|

Tiryaki: Belediyenin sistemini değiştirdik

2004 yılında belediye başkanı seçilen ve 3 dönemdir bu görevi başarıyla sürdüren Altındağ Belediye Başkanı Dr. Veysel Tiryaki ile Altındağ’daki değişimi masaya yatırdık. Cumhurbaşkanı R. Tayyip Erdoğan’ın Ramazan ayında üst üste iki kez geldiği ve “Altındağ’daki yapılaşmayı görünce iftihar etmemek mümkün değil” diyerek övdüğü Altındağ’da neler oluyor, ilk ağızdan dinlemek istedik. Biz sorduk, Başkan Tiryaki yanıtladı.

Yeni Şafak ve
04:00 - 30/06/2017 Cuma
Güncelleme: 08:04 - 30/06/2017 Cuma
Yeni Şafak
En önemli hedefimiz; Türkiye’de ve dünyada Altındağ'ı tanınan bir turizm, kültür ve sanat merkezi haline getirmek.
En önemli hedefimiz; Türkiye’de ve dünyada Altındağ'ı tanınan bir turizm, kültür ve sanat merkezi haline getirmek.
Seçildiğiniz ilk yıldan bugüne neler değişti Altındağ’da?

Ankara’nın en eski yerleşim merkezi burası. Ankara’yı Ankara yapan değerlerin hepsini içinde barındırıyor. M.Ö. 4000’li yıllara kadar uzanan tarihi yolculuğu, farklı kültürlere ev sahipliği yapması, cumhuriyetin kurulduğu ilçe olması aslında ilçemizi çok özel bir yer haline getiriyor. Burası başkentin kalbi. Altındağ Belediyesi olarak tarih boyunca kültürün, sanatın, ticaretin merkezi olmuş bir bölgeye hizmet veriyoruz biz. Ama aynı zamanda da yıllar içerisinde kaderine terk edilmiş, yüzde 85’i gecekondudan oluşan bir bölgeydi burası. 2004 yılında göreve geldiğimde öncelikle fiziki ve zihinsel bir dönüşüm başlattık. Altındağ kentsel dönüşümde başarılı bir model oldu.

+++

[Alıştırma Koşulları]:
A – Belge bölümüne göre Altındağ Belediyesinin en önemli hedefi nedir?
B – Belge bölümünü iki cümleyle özetleyin.
C – Lütfen belge bölümünden "Yeni Şafak ve" ile başlayıp "neler değişti Altındağ’da?" ifadesine kadar süren kısmı aynen alıntılayın.

+++

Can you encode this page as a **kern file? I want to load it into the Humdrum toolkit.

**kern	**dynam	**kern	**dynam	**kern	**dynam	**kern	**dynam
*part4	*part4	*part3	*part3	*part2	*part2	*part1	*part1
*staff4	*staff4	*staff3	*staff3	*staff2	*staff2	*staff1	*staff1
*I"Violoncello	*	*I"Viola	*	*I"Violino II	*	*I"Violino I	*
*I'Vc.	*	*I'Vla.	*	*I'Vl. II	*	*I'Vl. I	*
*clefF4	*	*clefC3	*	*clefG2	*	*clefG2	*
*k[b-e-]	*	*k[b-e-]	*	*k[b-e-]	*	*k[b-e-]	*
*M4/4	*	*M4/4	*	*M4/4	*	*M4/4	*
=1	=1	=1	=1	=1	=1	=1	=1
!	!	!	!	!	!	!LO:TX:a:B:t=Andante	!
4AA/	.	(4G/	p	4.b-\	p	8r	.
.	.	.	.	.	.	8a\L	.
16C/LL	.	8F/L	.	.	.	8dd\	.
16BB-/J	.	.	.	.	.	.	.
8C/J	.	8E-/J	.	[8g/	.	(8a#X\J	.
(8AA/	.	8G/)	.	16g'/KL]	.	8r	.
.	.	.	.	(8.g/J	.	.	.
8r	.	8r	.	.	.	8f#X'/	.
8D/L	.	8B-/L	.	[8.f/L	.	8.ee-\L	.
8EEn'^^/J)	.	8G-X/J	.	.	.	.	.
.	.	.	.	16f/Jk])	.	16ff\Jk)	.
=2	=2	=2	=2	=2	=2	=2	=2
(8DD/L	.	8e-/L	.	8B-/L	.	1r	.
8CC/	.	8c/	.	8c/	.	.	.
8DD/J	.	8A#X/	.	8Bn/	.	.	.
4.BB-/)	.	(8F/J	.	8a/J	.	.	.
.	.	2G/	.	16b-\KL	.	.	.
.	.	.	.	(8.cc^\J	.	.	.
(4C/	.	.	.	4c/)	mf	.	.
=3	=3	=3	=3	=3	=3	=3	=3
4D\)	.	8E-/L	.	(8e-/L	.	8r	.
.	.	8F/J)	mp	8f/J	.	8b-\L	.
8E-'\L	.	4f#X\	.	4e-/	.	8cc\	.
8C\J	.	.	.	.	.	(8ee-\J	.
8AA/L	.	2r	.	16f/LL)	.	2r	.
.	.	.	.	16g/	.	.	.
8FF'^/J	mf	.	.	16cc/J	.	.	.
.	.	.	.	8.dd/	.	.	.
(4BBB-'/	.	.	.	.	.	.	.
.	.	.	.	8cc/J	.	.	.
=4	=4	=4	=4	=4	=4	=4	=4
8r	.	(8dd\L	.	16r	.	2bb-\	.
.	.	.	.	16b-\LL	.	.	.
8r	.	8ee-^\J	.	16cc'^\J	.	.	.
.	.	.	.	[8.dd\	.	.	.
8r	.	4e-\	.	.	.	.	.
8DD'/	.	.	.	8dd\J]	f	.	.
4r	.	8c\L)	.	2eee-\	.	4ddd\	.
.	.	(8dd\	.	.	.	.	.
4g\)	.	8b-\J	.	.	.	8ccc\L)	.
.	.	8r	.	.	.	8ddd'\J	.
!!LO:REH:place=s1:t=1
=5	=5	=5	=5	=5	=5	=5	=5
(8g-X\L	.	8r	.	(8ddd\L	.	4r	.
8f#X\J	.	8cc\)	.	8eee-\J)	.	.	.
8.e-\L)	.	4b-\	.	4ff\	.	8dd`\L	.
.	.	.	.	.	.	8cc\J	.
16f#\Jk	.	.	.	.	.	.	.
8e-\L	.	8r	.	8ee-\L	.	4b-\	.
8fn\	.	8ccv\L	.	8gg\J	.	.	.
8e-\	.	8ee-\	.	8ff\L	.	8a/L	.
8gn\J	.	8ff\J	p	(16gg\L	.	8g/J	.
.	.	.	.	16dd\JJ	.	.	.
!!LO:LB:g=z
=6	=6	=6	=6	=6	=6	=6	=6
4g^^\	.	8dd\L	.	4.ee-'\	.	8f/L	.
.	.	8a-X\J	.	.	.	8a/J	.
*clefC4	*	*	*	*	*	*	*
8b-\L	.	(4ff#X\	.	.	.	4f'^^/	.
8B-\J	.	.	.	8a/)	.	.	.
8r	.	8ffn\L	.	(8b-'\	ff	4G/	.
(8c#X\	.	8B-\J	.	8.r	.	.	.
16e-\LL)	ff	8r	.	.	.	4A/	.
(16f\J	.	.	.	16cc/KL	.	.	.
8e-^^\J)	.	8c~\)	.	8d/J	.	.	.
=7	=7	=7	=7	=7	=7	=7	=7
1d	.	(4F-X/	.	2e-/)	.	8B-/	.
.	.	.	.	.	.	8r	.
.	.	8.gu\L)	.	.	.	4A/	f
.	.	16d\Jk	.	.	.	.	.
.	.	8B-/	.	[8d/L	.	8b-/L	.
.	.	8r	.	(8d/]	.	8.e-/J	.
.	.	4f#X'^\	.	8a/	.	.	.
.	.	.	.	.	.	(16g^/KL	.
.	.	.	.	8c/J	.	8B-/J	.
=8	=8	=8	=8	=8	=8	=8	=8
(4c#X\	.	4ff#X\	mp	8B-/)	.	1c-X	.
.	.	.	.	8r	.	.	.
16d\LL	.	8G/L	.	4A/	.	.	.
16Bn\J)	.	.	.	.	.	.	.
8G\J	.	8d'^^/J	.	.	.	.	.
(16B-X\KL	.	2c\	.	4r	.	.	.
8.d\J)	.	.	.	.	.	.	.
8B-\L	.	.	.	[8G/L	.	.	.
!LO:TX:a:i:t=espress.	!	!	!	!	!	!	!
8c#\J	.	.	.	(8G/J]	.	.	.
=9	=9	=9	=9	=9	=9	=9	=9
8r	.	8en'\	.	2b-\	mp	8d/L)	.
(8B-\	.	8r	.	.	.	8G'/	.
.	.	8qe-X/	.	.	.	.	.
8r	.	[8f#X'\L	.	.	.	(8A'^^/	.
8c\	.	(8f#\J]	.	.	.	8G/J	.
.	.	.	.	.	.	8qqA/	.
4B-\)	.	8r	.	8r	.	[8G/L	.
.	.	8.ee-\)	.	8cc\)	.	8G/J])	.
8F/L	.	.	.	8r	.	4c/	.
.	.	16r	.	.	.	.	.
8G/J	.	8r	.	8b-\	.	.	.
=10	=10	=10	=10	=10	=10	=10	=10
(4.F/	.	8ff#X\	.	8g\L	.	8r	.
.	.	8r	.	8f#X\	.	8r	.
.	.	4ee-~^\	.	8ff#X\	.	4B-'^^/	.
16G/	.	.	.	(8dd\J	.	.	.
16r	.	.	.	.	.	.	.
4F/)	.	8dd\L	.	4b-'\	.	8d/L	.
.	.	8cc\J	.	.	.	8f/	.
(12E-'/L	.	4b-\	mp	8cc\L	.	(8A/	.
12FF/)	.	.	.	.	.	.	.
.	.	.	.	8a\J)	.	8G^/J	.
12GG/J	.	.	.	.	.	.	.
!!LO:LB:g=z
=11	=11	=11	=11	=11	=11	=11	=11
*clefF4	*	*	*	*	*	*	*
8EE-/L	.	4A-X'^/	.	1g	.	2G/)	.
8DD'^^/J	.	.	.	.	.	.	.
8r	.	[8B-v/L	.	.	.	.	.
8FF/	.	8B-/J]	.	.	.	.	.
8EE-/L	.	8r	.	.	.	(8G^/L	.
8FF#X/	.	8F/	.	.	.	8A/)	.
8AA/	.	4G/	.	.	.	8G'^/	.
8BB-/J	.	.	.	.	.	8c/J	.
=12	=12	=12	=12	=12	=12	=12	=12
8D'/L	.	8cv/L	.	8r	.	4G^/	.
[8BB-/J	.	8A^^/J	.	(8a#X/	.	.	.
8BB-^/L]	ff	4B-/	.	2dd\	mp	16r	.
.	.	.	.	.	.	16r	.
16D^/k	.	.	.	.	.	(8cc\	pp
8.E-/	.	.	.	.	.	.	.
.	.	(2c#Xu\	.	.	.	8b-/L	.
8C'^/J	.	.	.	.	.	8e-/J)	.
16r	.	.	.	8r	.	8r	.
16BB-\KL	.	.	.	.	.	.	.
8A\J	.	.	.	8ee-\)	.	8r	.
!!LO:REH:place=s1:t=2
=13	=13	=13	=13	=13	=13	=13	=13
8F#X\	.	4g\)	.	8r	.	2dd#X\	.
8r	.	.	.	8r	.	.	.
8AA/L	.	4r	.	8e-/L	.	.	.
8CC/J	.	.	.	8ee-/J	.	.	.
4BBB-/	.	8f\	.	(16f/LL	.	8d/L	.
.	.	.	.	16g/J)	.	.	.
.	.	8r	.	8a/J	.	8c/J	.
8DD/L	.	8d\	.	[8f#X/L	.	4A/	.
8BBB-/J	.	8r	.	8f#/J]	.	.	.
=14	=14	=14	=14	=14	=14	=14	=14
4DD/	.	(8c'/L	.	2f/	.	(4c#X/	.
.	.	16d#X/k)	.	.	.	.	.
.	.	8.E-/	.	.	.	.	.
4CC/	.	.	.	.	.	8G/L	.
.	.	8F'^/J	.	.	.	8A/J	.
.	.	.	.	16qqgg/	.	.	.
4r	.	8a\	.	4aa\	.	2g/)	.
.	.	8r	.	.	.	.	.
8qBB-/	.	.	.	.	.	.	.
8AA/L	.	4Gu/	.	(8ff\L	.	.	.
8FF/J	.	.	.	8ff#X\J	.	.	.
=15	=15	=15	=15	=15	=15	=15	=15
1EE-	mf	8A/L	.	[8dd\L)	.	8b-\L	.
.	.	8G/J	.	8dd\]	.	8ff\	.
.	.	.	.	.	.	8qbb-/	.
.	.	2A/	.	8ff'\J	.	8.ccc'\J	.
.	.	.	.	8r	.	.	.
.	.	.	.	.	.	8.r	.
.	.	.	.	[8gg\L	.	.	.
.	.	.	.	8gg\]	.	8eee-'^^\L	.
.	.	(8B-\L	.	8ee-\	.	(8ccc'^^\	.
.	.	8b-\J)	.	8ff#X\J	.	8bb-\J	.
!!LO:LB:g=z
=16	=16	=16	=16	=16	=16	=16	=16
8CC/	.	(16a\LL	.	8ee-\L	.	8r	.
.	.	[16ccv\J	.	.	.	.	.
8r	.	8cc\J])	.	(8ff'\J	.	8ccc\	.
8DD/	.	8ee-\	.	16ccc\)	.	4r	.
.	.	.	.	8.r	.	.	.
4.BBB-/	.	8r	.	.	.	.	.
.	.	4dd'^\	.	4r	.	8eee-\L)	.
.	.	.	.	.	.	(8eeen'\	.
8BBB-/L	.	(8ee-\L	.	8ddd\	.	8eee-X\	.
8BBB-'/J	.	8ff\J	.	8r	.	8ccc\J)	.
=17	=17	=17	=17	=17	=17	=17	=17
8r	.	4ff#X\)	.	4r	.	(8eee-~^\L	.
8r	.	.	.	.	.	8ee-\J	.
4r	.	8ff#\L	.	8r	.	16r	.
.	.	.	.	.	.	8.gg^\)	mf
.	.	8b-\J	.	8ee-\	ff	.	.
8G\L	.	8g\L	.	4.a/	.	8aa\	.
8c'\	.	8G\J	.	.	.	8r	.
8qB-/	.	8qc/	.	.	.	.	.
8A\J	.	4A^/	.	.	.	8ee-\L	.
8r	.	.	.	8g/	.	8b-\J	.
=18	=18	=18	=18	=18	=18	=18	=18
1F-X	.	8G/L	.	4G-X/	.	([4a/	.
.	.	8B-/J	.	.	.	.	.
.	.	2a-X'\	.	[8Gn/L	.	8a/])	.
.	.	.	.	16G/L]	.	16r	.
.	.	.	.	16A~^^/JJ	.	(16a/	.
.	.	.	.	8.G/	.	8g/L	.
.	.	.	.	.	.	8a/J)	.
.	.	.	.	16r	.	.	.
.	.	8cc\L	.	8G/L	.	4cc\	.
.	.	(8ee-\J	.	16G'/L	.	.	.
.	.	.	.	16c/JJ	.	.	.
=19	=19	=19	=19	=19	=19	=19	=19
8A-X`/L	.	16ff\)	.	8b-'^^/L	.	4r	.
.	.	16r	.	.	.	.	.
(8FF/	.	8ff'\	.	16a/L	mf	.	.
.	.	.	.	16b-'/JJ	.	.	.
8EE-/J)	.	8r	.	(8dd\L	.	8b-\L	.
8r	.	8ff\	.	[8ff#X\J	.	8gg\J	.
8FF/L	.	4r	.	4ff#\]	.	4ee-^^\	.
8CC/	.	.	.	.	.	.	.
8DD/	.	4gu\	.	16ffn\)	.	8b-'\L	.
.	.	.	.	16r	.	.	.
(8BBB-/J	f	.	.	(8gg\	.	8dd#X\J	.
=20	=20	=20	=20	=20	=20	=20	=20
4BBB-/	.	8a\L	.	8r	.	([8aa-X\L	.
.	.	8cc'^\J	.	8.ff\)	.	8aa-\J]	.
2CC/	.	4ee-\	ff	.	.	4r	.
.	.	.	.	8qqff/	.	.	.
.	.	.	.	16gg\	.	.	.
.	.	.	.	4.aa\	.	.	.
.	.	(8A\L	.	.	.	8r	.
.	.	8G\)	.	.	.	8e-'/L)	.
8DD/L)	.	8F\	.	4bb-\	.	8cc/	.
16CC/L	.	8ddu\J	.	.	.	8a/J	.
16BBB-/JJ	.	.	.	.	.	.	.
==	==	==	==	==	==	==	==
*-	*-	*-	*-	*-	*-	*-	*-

+++

[Görev Çözümleri]:
A – Altındağ'ı Türkiye'de ve dünyada tanınan bir turizm, kültür ve sanat merkezi haline getirmek.

B – 2004'ten bu yana üç dönemdir Altındağ Belediye Başkanı olan Dr. Veysel Tiryaki, ilçedeki değişimi anlatıyor ve en önemli hedeflerinin Altındağ'ı Türkiye'de ve dünyada tanınan bir turizm, kültür ve sanat merkezi yapmak olduğunu söylüyor. Tiryaki, Ankara'nın en eski yerleşim merkezi olan ve yüzde 85'i gecekondudan oluşan bir bölgeyken 2004'te fiziki ve zihinsel bir dönüşüm başlattıkları Altındağ'ın kentsel dönüşümde başarılı bir model olduğunu belirtiyor.

C –
Yeni Şafak ve
04:00 - 30/06/2017 Cuma
Güncelleme: 08:04 - 30/06/2017 Cuma
Yeni Şafak
En önemli hedefimiz; Türkiye’de ve dünyada Altındağ'ı tanınan bir turizm, kültür ve sanat merkezi haline getirmek.
En önemli hedefimiz; Türkiye’de ve dünyada Altındağ'ı tanınan bir turizm, kültür ve sanat merkezi haline getirmek.
Seçildiğiniz ilk yıldan bugüne neler değişti Altındağ’da?